_Try it_: Search the records for the string "root", and show each line where it appears.

════

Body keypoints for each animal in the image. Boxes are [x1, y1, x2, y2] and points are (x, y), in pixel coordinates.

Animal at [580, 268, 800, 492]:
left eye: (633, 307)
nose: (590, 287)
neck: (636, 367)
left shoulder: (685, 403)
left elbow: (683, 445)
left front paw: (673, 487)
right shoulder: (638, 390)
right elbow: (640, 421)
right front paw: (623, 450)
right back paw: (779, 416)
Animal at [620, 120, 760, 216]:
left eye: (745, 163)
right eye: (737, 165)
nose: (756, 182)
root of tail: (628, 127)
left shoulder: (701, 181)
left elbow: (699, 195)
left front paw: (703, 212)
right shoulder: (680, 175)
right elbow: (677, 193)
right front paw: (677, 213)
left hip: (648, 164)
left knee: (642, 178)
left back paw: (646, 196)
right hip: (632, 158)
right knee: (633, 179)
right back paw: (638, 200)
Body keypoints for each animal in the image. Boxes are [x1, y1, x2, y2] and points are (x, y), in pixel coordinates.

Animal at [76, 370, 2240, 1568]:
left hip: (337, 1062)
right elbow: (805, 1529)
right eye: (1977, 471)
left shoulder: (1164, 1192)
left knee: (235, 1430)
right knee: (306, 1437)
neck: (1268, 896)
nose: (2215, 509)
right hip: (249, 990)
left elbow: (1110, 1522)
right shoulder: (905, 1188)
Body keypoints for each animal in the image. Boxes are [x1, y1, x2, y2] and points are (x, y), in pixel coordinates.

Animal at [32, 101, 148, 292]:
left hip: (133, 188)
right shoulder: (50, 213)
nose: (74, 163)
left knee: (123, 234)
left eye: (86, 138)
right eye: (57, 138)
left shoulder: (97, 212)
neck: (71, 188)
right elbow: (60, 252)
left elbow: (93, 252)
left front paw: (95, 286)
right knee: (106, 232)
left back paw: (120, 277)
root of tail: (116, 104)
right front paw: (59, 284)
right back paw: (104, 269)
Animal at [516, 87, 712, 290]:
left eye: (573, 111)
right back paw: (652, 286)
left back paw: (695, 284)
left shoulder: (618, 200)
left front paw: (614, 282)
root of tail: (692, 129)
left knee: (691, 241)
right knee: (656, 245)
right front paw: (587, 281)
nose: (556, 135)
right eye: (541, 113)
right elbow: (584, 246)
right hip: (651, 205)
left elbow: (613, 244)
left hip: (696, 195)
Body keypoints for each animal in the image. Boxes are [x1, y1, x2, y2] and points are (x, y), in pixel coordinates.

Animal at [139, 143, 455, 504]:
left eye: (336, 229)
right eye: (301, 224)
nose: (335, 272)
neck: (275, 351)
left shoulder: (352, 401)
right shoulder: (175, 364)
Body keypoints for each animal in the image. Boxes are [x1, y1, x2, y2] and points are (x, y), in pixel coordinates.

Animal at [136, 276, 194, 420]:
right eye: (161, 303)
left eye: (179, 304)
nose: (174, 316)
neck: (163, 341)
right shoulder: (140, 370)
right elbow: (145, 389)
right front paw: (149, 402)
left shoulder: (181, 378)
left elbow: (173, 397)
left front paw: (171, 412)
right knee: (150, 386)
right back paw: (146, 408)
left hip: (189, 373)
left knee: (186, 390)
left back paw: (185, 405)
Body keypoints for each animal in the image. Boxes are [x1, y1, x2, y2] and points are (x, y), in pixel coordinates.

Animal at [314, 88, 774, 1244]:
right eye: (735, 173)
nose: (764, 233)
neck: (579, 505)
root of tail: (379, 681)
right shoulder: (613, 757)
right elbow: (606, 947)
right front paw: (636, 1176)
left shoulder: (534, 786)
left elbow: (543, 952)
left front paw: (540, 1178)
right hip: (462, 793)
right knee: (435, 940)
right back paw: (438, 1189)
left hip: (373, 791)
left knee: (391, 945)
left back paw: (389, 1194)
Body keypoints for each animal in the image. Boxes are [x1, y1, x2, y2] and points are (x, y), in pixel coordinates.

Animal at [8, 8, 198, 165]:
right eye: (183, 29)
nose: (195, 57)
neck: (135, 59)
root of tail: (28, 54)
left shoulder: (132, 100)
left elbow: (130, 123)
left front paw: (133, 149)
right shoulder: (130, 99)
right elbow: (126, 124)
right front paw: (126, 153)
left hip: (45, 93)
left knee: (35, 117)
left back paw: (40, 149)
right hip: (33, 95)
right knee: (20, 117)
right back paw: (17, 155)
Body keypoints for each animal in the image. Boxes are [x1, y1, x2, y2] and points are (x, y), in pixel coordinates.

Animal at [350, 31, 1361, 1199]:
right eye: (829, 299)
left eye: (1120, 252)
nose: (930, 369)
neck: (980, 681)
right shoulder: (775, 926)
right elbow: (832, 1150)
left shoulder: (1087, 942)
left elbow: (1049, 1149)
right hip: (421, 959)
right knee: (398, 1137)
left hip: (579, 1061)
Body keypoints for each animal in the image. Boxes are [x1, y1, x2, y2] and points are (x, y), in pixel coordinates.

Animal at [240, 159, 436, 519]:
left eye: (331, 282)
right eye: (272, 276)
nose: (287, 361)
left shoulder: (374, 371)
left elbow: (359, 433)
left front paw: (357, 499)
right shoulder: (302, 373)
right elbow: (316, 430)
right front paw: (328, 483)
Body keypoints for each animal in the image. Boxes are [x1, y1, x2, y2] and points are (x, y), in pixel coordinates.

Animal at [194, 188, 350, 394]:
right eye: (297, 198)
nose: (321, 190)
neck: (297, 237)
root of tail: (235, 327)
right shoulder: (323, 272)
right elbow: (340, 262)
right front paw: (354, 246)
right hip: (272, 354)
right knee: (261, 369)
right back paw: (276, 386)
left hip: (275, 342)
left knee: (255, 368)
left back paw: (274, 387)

════

_Answer for the task_:
root of tail: (628, 127)
root of tail: (116, 104)
root of tail: (692, 129)
root of tail: (379, 681)
root of tail: (28, 54)
root of tail: (235, 327)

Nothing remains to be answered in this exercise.